Я скромно так помалкиваю. И сам об этом только-только узнал.

"Сколько вы с Лениным работали?" - интересуется сотрудник.

"Шестнадцать лет, - отвечаю я, - чуть больше даже." Теперь он замолчал. Вижу что-то обдумывает. "Так как же это получается, - прервал он наконец молчание, - везде значится, что вы 1904-го года рождения. Правильно?" "Правильно,"- киваю я головой. "Так как же вы могли шестнадцать лет работать с товарищем Лениным, если вам в 1917 году было всего тринадцать лет?" - недоумевает сотрудник.

"Возраст работе не помеха, - отвечаю я, - главное любить работу."

"Вы были по линии ВЧК рядом с Лениным?" - продолжает допытываться он. "Нет, - отвечаю я, - по линии НКВД." "Но ведь НКВД образовали только в 1934 году," - блеснул познаниями сотрудник.

"Совершенно верно, - согласился я, - а до этого было ОПТУ"

"Вы работали в охране вождя?" - несколько обалдело поинтересовался реабилитирующий сотрудник.

"Точно, - подтвердил я, - именно в охране. Начальником охраны."

"А после смерти Ленина вас репрессировали и держали в тюрьме до марта 1941 года?" - нервно хихикнул сотрудник.

"А потом расстреляли, - продолжил я, - как сказано в деле. 18 марта 1941 года."

Он помолчал снова и говорит:

"Извините меня, но сдаётся, что вы надо мной просто смеётесь. Демонстрируете как бы презрение к нам, комитетчикам, которые являются продолжателями вашего дела. И напрасно. Как человек, работавший столько лет с товарищем Лениным, вы имеете право на персональную добавку к пенсии и улучшение жилищных условий. Поэтому вот вам лист бумаги и подробно опишите, как вы встретились с товарищем Лениным, как с ним работали и тому подобное. Вам понятно?"

"Ничего писать не буду, - отвечаю я, - а надбавка к пенсии мне не нужна. Живу я один, мне мало надо. Да и пенсий у меня две."

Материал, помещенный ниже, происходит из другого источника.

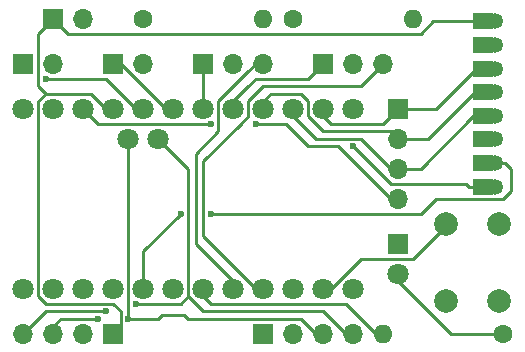
<source format=gbr>
G04 #@! TF.FileFunction,Copper,L1,Top,Signal*
%FSLAX46Y46*%
G04 Gerber Fmt 4.6, Leading zero omitted, Abs format (unit mm)*
G04 Created by KiCad (PCBNEW 4.0.7) date 04/23/18 22:06:35*
%MOMM*%
%LPD*%
G01*
G04 APERTURE LIST*
%ADD10C,0.100000*%
%ADD11R,1.800000X1.800000*%
%ADD12C,1.800000*%
%ADD13R,1.700000X1.700000*%
%ADD14O,1.700000X1.700000*%
%ADD15C,2.000000*%
%ADD16C,1.350000*%
%ADD17R,1.800000X1.350000*%
%ADD18C,1.600000*%
%ADD19O,1.600000X1.600000*%
%ADD20C,0.600000*%
%ADD21C,0.250000*%
G04 APERTURE END LIST*
D10*
D11*
X134620000Y-68580000D03*
D12*
X134620000Y-71120000D03*
D13*
X102870000Y-53340000D03*
D14*
X105410000Y-53340000D03*
D12*
X130810000Y-57150000D03*
X128270000Y-57150000D03*
X125730000Y-57150000D03*
X123190000Y-57150000D03*
X120650000Y-57150000D03*
X118110000Y-57150000D03*
X115570000Y-57150000D03*
X113030000Y-57150000D03*
X110490000Y-57150000D03*
X107950000Y-57150000D03*
X105410000Y-57150000D03*
X102870000Y-57150000D03*
X102870000Y-72390000D03*
X105410000Y-72390000D03*
X107950000Y-72390000D03*
X110490000Y-72390000D03*
X113030000Y-72390000D03*
X115570000Y-72390000D03*
X118110000Y-72390000D03*
X120650000Y-72390000D03*
X123190000Y-72390000D03*
X125730000Y-72390000D03*
X128270000Y-72390000D03*
X130810000Y-72390000D03*
X114300000Y-59690000D03*
X111760000Y-59690000D03*
D15*
X143184000Y-73406000D03*
X138684000Y-73406000D03*
X143184000Y-66906000D03*
X138684000Y-66906000D03*
D16*
X142835000Y-63760000D03*
D17*
X141835000Y-63760000D03*
D16*
X142835000Y-49760000D03*
X142835000Y-51760000D03*
X142835000Y-53760000D03*
X142835000Y-55760000D03*
X142835000Y-57760000D03*
X142835000Y-59760000D03*
X142835000Y-61760000D03*
D17*
X141835000Y-49760000D03*
X141835000Y-51760000D03*
X141835000Y-53760000D03*
X141835000Y-55760000D03*
X141835000Y-57760000D03*
X141835000Y-59760000D03*
X141835000Y-61760000D03*
D13*
X105410000Y-49530000D03*
D14*
X107950000Y-49530000D03*
D13*
X110490000Y-76200000D03*
D14*
X107950000Y-76200000D03*
X105410000Y-76200000D03*
X102870000Y-76200000D03*
D13*
X123190000Y-76200000D03*
D14*
X125730000Y-76200000D03*
X128270000Y-76200000D03*
X130810000Y-76200000D03*
D13*
X128270000Y-53340000D03*
D14*
X130810000Y-53340000D03*
X133350000Y-53340000D03*
D13*
X118110000Y-53340000D03*
D14*
X120650000Y-53340000D03*
X123190000Y-53340000D03*
D13*
X110490000Y-53340000D03*
D14*
X113030000Y-53340000D03*
D13*
X134620000Y-57150000D03*
D14*
X134620000Y-59690000D03*
X134620000Y-62230000D03*
X134620000Y-64770000D03*
D18*
X143510000Y-76200000D03*
D19*
X133350000Y-76200000D03*
D18*
X125730000Y-49530000D03*
D19*
X135890000Y-49530000D03*
D18*
X113030000Y-49530000D03*
D19*
X123190000Y-49530000D03*
D20*
X130810000Y-60325000D03*
X118745000Y-66040000D03*
X116205000Y-66040000D03*
X111760000Y-74930000D03*
X109220000Y-74930000D03*
X112395000Y-73660000D03*
X109855000Y-74295000D03*
X104775000Y-54610000D03*
X118745000Y-58420000D03*
X122555000Y-58420000D03*
D21*
X109854301Y-73659301D02*
X110489301Y-73659301D01*
X111125000Y-74295000D02*
X111125000Y-75565000D01*
X110489301Y-73659301D02*
X111125000Y-74295000D01*
X111125000Y-75565000D02*
X110490000Y-76200000D01*
X108585000Y-73659301D02*
X109854301Y-73659301D01*
X108585000Y-73659301D02*
X108585000Y-73659301D01*
X104775000Y-55880000D02*
X108585000Y-55880000D01*
X104140000Y-56515000D02*
X104775000Y-55880000D01*
X104775000Y-55880000D02*
X104140000Y-55245000D01*
X108585000Y-55880000D02*
X109855000Y-57150000D01*
X104140000Y-53975000D02*
X104140000Y-55245000D01*
X105410000Y-49530000D02*
X104140000Y-50800000D01*
X104140000Y-50800000D02*
X104140000Y-51435000D01*
X105410000Y-49530000D02*
X106680000Y-50800000D01*
X109855000Y-57150000D02*
X110490000Y-57150000D01*
X104140000Y-66675000D02*
X104140000Y-73025000D01*
X104774301Y-73659301D02*
X108585000Y-73659301D01*
X104140000Y-73025000D02*
X104774301Y-73659301D01*
X104140000Y-60960000D02*
X104140000Y-66675000D01*
X104140000Y-51435000D02*
X104140000Y-53975000D01*
X104140000Y-56515000D02*
X104140000Y-60960000D01*
X141835000Y-49760000D02*
X137565000Y-49760000D01*
X137565000Y-49760000D02*
X136525000Y-50800000D01*
X136525000Y-50800000D02*
X106680000Y-50800000D01*
X141835000Y-49760000D02*
X142835000Y-49760000D01*
X141835000Y-51760000D02*
X142835000Y-51760000D01*
X134620000Y-71120000D02*
X134620000Y-71755000D01*
X134620000Y-71755000D02*
X139065000Y-76200000D01*
X139065000Y-76200000D02*
X143510000Y-76200000D01*
X142875000Y-76200000D02*
X143510000Y-76200000D01*
X142875000Y-76200000D02*
X143510000Y-76200000D01*
X141835000Y-59760000D02*
X142835000Y-59760000D01*
X128905000Y-73660000D02*
X130175000Y-73660000D01*
X130175000Y-73660000D02*
X131445000Y-74930000D01*
X131445000Y-74930000D02*
X132715000Y-76200000D01*
X132715000Y-76200000D02*
X133350000Y-76200000D01*
X118745000Y-73660000D02*
X118110000Y-73025000D01*
X128905000Y-73660000D02*
X118745000Y-73660000D01*
X118110000Y-73025000D02*
X118110000Y-72390000D01*
X118110000Y-73025000D02*
X118110000Y-72390000D01*
X138684000Y-66906000D02*
X138684000Y-67056000D01*
X138684000Y-67056000D02*
X135890000Y-69850000D01*
X135890000Y-69850000D02*
X131445000Y-69850000D01*
X131445000Y-69850000D02*
X128905000Y-72390000D01*
X128905000Y-72390000D02*
X128270000Y-72390000D01*
X117475000Y-68580000D02*
X120650000Y-71755000D01*
X120650000Y-71755000D02*
X120650000Y-72390000D01*
X117475000Y-67310000D02*
X117475000Y-68580000D01*
X117475000Y-67310000D02*
X117475000Y-60960000D01*
X119380000Y-56515000D02*
X121920000Y-53975000D01*
X121920000Y-53975000D02*
X122555000Y-53340000D01*
X122555000Y-53340000D02*
X123190000Y-53340000D01*
X122555000Y-53340000D02*
X123190000Y-53340000D01*
X119380000Y-58420000D02*
X119380000Y-59055000D01*
X119380000Y-59055000D02*
X117475000Y-60960000D01*
X119380000Y-59055000D02*
X117475000Y-60960000D01*
X119380000Y-56515000D02*
X119380000Y-58420000D01*
X133350000Y-53340000D02*
X131445000Y-55245000D01*
X121920000Y-56515000D02*
X123190000Y-55245000D01*
X123190000Y-55245000D02*
X128905000Y-55245000D01*
X131445000Y-55245000D02*
X128905000Y-55245000D01*
X121920000Y-56515000D02*
X121920000Y-57785000D01*
X118110000Y-67310000D02*
X118110000Y-67945000D01*
X118110000Y-67945000D02*
X122555000Y-72390000D01*
X122555000Y-72390000D02*
X123190000Y-72390000D01*
X121285000Y-58420000D02*
X118110000Y-61595000D01*
X118110000Y-61595000D02*
X118110000Y-67310000D01*
X121285000Y-58420000D02*
X121920000Y-57785000D01*
X135255000Y-63500000D02*
X140335000Y-63500000D01*
X140595000Y-63760000D02*
X141835000Y-63760000D01*
X140335000Y-63500000D02*
X140595000Y-63760000D01*
X135255000Y-63500000D02*
X134620000Y-63500000D01*
X133985000Y-63500000D02*
X134620000Y-63500000D01*
X133350000Y-62865000D02*
X133985000Y-63500000D01*
X130810000Y-60325000D02*
X133350000Y-62865000D01*
X141835000Y-63760000D02*
X142835000Y-63760000D01*
X120015000Y-66040000D02*
X118745000Y-66040000D01*
X113030000Y-69215000D02*
X113030000Y-72390000D01*
X116205000Y-66040000D02*
X113030000Y-69215000D01*
X137795000Y-64770000D02*
X136525000Y-66040000D01*
X136525000Y-66040000D02*
X120015000Y-66040000D01*
X113030000Y-71755000D02*
X113030000Y-72390000D01*
X140335000Y-64770000D02*
X137795000Y-64770000D01*
X143510000Y-64770000D02*
X140335000Y-64770000D01*
X144145000Y-62230000D02*
X144145000Y-64135000D01*
X141835000Y-61760000D02*
X143675000Y-61760000D01*
X143675000Y-61760000D02*
X144145000Y-62230000D01*
X143510000Y-64770000D02*
X144145000Y-64135000D01*
X141835000Y-61760000D02*
X142835000Y-61760000D01*
X114617500Y-74612500D02*
X116522500Y-74612500D01*
X116522500Y-74612500D02*
X116840000Y-74930000D01*
X126365000Y-74930000D02*
X127635000Y-76200000D01*
X127635000Y-76200000D02*
X128270000Y-76200000D01*
X111760000Y-68580000D02*
X111760000Y-74930000D01*
X111760000Y-74930000D02*
X114300000Y-74930000D01*
X126365000Y-74930000D02*
X117475000Y-74930000D01*
X114300000Y-74930000D02*
X114617500Y-74612500D01*
X116840000Y-74930000D02*
X117475000Y-74930000D01*
X111760000Y-59690000D02*
X111760000Y-68580000D01*
X105410000Y-75565000D02*
X106045000Y-74930000D01*
X106045000Y-74930000D02*
X109220000Y-74930000D01*
X111760000Y-74930000D02*
X111760000Y-74930000D01*
X105410000Y-76200000D02*
X105410000Y-75565000D01*
X127635000Y-74295000D02*
X128270000Y-74295000D01*
X128270000Y-74295000D02*
X130175000Y-76200000D01*
X130175000Y-76200000D02*
X130810000Y-76200000D01*
X112395000Y-73660000D02*
X113665000Y-73660000D01*
X116205000Y-73660000D02*
X116840000Y-73025000D01*
X113665000Y-73660000D02*
X116205000Y-73660000D01*
X130810000Y-76200000D02*
X130175000Y-76200000D01*
X102870000Y-76200000D02*
X104775000Y-74295000D01*
X114300000Y-59690000D02*
X116840000Y-62230000D01*
X114300000Y-59690000D02*
X114300000Y-59955004D01*
X118110000Y-74295000D02*
X117475000Y-73660000D01*
X117475000Y-73660000D02*
X116840000Y-73025000D01*
X118110000Y-74295000D02*
X118745000Y-74295000D01*
X109855000Y-74295000D02*
X104775000Y-74295000D01*
X116840000Y-71755000D02*
X116840000Y-62495004D01*
X116840000Y-62495004D02*
X116840000Y-62230000D01*
X116840000Y-71755000D02*
X116840000Y-73025000D01*
X118110000Y-74295000D02*
X118745000Y-74295000D01*
X118745000Y-74295000D02*
X127635000Y-74295000D01*
X125095000Y-54610000D02*
X125730000Y-54610000D01*
X125730000Y-54610000D02*
X127000000Y-54610000D01*
X127000000Y-54610000D02*
X128270000Y-53340000D01*
X122555000Y-54610000D02*
X121920000Y-55245000D01*
X121920000Y-55245000D02*
X120650000Y-56515000D01*
X120650000Y-56515000D02*
X120650000Y-57150000D01*
X122555000Y-54610000D02*
X125095000Y-54610000D01*
X127000000Y-54610000D02*
X128270000Y-53340000D01*
X120650000Y-57150000D02*
X120650000Y-56515000D01*
X118110000Y-57150000D02*
X118110000Y-53340000D01*
X111125000Y-53340000D02*
X114935000Y-57150000D01*
X114935000Y-57150000D02*
X115570000Y-57150000D01*
X114935000Y-57150000D02*
X115570000Y-57150000D01*
X111125000Y-55880000D02*
X112395000Y-57150000D01*
X112395000Y-57150000D02*
X113030000Y-57150000D01*
X106045000Y-54610000D02*
X104775000Y-54610000D01*
X105410000Y-54610000D02*
X106045000Y-54610000D01*
X106045000Y-54610000D02*
X108585000Y-54610000D01*
X109855000Y-54610000D02*
X111125000Y-55880000D01*
X109855000Y-54610000D02*
X108585000Y-54610000D01*
X141835000Y-53760000D02*
X141185000Y-53760000D01*
X141185000Y-53760000D02*
X137795000Y-57150000D01*
X137795000Y-57150000D02*
X134620000Y-57150000D01*
X130175000Y-58420000D02*
X128905000Y-58420000D01*
X133350000Y-58420000D02*
X134620000Y-57150000D01*
X130175000Y-58420000D02*
X133350000Y-58420000D01*
X128905000Y-58420000D02*
X128270000Y-57785000D01*
X128270000Y-57785000D02*
X128270000Y-57150000D01*
X134620000Y-57150000D02*
X135255000Y-57150000D01*
X141835000Y-53760000D02*
X142835000Y-53760000D01*
X132715000Y-59055000D02*
X133985000Y-59055000D01*
X133985000Y-59055000D02*
X134620000Y-59690000D01*
X141835000Y-55760000D02*
X141090000Y-55760000D01*
X141090000Y-55760000D02*
X137160000Y-59690000D01*
X137160000Y-59690000D02*
X134620000Y-59690000D01*
X135255000Y-59690000D02*
X134620000Y-59690000D01*
X123825000Y-55880000D02*
X123190000Y-56515000D01*
X123190000Y-56515000D02*
X123190000Y-57150000D01*
X123190000Y-57150000D02*
X123190000Y-56515000D01*
X123825000Y-55880000D02*
X124460000Y-55880000D01*
X128270000Y-59055000D02*
X132715000Y-59055000D01*
X128270000Y-59055000D02*
X127000000Y-57785000D01*
X125095000Y-55880000D02*
X124460000Y-55880000D01*
X127000000Y-57785000D02*
X127000000Y-56515000D01*
X127000000Y-56515000D02*
X126365000Y-55880000D01*
X126365000Y-55880000D02*
X125095000Y-55880000D01*
X141835000Y-55760000D02*
X142835000Y-55760000D01*
X134620000Y-62230000D02*
X136525000Y-62230000D01*
X136525000Y-62230000D02*
X140995000Y-57760000D01*
X141835000Y-57760000D02*
X140995000Y-57760000D01*
X130810000Y-59690000D02*
X131445000Y-59690000D01*
X131445000Y-59690000D02*
X133985000Y-62230000D01*
X133985000Y-62230000D02*
X134620000Y-62230000D01*
X127635000Y-59690000D02*
X130810000Y-59690000D01*
X125730000Y-57150000D02*
X125730000Y-57785000D01*
X125730000Y-57785000D02*
X127635000Y-59690000D01*
X141835000Y-57760000D02*
X142835000Y-57760000D01*
X128905000Y-60325000D02*
X129540000Y-60325000D01*
X129540000Y-60325000D02*
X133985000Y-64770000D01*
X133985000Y-64770000D02*
X134620000Y-64770000D01*
X127000000Y-60325000D02*
X128905000Y-60325000D01*
X112395000Y-58420000D02*
X109220000Y-58420000D01*
X109220000Y-58420000D02*
X107950000Y-57150000D01*
X124460000Y-58420000D02*
X125095000Y-58420000D01*
X125095000Y-58420000D02*
X127000000Y-60325000D01*
X124460000Y-58420000D02*
X122555000Y-58420000D01*
X116840000Y-58420000D02*
X117475000Y-58420000D01*
X117475000Y-58420000D02*
X118745000Y-58420000D01*
X116205000Y-58420000D02*
X116840000Y-58420000D01*
X133985000Y-64770000D02*
X134620000Y-64770000D01*
X116205000Y-58420000D02*
X112395000Y-58420000D01*
X122555000Y-58420000D02*
X122555000Y-58420000D01*
X134620000Y-64770000D02*
X133985000Y-64770000D01*
M02*

</source>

"Вы зря запираетесь, - жёстко говорит сотрудник, как будто я прохожу свидетелем по какому-то уголовному делу, - зря, говорю, вы запираетесь. Мы ведь и так всё выясним. Вам же будет хуже. Вы же не думаете, надеюсь, что можете победить Комитет?"

"Может, хватит? - спросил я. - Реабилитировали меня - и слава Богу. Извините, мне пора домой."

"Значит, отказываетесь отвечать?" - зловеще спрашивает сотрудник.

"Говорить-то не о чем, - отвечаю я, - перед вами моё личное дело. Там всё сказано. Мне добавить нечего, дорогой товарищ."

"Там сказано, - почти орёт он, - что вас расстреляли. А вы вот сидите передо мной. Почему же вы сидите передо мной, если вас расстреляли? А знаете ли, я придерживаюсь мнения, что в те годы без причины и не расстреливали, и не сажали! Так за что же вас расстреляли?"

"Как за что? - спрашиваю я. - В деле же всё указано. Дело-то почитайте. По представлению товарища Ленина."

"И следствие шло аж до марта 1941-го года?" - шипит сотрудник.

"Вы считаете, что здесь есть моя вина?" - интересуюсь я.

"Думаю, что есть, - говорит сотрудник, - вы, видимо, также запирались и не желали говорить правду, как и со мной. Недаром вас приговорили к расстрелу. И даже сейчас вы не хотите сказать правду. У меня создаётся впечатление, что вы закоренелый преступник."

"Но меня же реабилитировали, - удивляюсь я, - Вот тут написано: "за отсутствием состава преступления". Как же вы можете утверждать, что я преступник.

Я был им до реабилитации. А сейчас я честный советский гражданин и в качестве такового напишу на вас жалобу в прокуратуру по надзору за органами."

Вместо ответа он вдруг вынимает из ящика письменного стола телефон и начинает что-то вполголоса бурчать в трубку. Потом говорит "есть!" и направляется к выходу.

"Посидите здесь, - приказывает он, - я сейчас вернусь."

Оглядывается он по сторонам, убирает всё со стола, запирает стол, выходит из кабинета и закрывает меня на ключ. Моё личное дело, конечно, унёс с собой.